▶ Exercise objective
Below are records. Find each line in them that holds the word "ankle" and copy it.
------ Supplied material ------
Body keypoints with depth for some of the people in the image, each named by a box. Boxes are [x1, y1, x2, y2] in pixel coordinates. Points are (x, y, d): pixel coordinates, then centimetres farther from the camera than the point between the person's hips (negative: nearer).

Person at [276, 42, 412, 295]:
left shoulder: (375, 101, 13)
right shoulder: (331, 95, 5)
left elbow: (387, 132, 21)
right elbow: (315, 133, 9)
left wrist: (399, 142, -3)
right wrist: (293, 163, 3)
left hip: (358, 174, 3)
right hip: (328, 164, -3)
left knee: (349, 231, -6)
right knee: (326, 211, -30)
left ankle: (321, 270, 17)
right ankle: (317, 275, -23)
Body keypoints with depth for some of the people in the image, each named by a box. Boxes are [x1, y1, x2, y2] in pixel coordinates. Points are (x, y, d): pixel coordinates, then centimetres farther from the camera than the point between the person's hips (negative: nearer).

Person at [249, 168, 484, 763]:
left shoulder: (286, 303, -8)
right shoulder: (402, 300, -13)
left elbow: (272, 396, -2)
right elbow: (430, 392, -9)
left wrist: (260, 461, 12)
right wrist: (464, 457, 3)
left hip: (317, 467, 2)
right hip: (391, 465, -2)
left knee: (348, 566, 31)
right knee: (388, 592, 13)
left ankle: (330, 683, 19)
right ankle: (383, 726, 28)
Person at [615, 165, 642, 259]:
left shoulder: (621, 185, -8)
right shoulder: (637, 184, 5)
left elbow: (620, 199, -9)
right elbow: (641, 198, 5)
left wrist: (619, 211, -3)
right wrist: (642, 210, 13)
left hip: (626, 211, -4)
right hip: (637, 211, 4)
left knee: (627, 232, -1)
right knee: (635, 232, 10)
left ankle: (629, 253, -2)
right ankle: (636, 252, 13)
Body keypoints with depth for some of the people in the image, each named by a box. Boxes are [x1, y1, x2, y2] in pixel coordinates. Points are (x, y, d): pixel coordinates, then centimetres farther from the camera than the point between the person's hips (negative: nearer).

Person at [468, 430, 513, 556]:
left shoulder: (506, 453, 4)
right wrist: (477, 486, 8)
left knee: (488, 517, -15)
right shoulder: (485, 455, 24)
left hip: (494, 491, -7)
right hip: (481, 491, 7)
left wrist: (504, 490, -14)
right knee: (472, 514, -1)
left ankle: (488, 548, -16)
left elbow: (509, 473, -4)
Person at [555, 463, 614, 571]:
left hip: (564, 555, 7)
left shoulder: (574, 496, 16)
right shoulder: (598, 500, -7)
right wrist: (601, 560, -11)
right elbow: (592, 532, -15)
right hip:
------
▶ Answer area
left ankle: (321, 270, 17)
right ankle: (317, 275, -23)
left ankle: (330, 683, 19)
right ankle: (383, 726, 28)
left ankle: (629, 253, -2)
right ankle: (636, 252, 13)
left ankle: (488, 548, -16)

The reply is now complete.